[Page-level text extractions]
::::::::

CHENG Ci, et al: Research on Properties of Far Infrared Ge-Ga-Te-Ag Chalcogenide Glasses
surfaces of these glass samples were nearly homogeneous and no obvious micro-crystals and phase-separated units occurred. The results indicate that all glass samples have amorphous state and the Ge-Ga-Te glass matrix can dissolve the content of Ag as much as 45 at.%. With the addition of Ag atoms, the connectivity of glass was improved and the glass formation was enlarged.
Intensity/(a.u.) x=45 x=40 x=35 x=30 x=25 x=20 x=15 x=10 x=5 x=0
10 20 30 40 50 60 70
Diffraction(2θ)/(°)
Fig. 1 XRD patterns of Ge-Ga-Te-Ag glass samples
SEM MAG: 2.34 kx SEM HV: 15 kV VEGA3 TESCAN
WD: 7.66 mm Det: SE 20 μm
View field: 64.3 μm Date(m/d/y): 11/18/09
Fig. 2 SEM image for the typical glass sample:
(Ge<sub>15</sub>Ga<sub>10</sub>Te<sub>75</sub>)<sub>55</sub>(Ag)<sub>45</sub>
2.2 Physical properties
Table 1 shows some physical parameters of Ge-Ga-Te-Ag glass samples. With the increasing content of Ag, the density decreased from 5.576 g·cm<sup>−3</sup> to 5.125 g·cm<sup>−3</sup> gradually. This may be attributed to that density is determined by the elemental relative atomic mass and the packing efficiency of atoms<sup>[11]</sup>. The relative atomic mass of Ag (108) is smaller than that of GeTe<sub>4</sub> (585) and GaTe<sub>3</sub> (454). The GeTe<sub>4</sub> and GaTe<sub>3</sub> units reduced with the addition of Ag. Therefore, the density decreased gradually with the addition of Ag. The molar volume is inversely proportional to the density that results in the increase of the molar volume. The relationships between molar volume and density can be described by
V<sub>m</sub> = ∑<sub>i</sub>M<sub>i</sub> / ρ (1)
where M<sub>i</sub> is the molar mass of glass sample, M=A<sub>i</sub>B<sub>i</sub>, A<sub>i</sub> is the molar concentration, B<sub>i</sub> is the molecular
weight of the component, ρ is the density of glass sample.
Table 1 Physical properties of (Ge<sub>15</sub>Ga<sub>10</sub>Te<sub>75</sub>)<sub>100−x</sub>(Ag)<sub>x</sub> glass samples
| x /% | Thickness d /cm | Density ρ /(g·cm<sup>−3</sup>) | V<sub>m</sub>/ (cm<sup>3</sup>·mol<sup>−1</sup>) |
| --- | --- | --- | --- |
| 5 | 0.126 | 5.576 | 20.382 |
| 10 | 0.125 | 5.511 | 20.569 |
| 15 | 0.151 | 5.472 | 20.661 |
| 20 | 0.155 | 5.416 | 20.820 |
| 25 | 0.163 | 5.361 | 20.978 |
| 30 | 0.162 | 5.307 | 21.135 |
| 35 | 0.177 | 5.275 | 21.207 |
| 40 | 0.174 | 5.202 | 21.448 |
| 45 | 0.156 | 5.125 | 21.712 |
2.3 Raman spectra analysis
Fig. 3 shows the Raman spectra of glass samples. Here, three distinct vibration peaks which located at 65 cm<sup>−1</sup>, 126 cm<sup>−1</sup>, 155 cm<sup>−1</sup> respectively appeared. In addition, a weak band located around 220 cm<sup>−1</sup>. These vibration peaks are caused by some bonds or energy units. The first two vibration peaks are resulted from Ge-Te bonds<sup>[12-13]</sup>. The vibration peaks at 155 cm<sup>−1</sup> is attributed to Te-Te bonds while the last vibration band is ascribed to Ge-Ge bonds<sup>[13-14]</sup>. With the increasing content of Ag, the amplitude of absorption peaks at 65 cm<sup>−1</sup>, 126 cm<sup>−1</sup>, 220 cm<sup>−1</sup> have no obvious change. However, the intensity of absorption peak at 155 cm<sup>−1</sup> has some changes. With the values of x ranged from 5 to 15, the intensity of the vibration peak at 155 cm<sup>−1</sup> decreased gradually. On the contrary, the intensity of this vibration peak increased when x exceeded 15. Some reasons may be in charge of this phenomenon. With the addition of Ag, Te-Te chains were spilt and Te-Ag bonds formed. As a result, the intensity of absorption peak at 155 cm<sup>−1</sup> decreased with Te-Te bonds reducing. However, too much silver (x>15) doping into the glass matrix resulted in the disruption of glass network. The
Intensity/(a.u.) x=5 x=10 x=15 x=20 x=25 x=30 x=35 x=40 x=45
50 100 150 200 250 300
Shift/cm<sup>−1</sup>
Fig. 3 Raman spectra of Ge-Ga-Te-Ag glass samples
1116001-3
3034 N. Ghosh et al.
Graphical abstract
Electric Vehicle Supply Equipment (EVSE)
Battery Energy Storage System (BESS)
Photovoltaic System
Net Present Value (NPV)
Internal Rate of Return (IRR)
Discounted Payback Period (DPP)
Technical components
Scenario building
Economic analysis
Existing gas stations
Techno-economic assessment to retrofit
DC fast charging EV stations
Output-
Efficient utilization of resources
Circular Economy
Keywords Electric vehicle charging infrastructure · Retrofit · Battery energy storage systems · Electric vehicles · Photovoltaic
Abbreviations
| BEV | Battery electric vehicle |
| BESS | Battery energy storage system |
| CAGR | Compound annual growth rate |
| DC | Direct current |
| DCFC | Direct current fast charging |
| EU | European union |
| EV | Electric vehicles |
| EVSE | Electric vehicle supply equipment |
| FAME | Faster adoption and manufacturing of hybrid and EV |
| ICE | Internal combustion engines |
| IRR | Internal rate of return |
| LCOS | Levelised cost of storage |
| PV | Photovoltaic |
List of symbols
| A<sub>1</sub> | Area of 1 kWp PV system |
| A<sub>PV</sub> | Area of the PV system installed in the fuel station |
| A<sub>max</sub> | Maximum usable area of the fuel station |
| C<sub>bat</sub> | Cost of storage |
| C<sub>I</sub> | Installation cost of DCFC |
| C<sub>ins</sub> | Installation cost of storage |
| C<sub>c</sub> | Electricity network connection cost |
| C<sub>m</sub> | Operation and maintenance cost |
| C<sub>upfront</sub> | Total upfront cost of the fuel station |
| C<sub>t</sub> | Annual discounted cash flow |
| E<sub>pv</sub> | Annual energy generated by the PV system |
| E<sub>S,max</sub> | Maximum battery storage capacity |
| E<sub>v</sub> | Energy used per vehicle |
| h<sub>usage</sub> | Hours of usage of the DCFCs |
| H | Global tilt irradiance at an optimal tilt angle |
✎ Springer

::::::::

- **Problem to solve**: Above are the records; copy each line from them that includes the string "stations".

- **Result of the exercise**:
Existing gas stations
DC fast charging EV stations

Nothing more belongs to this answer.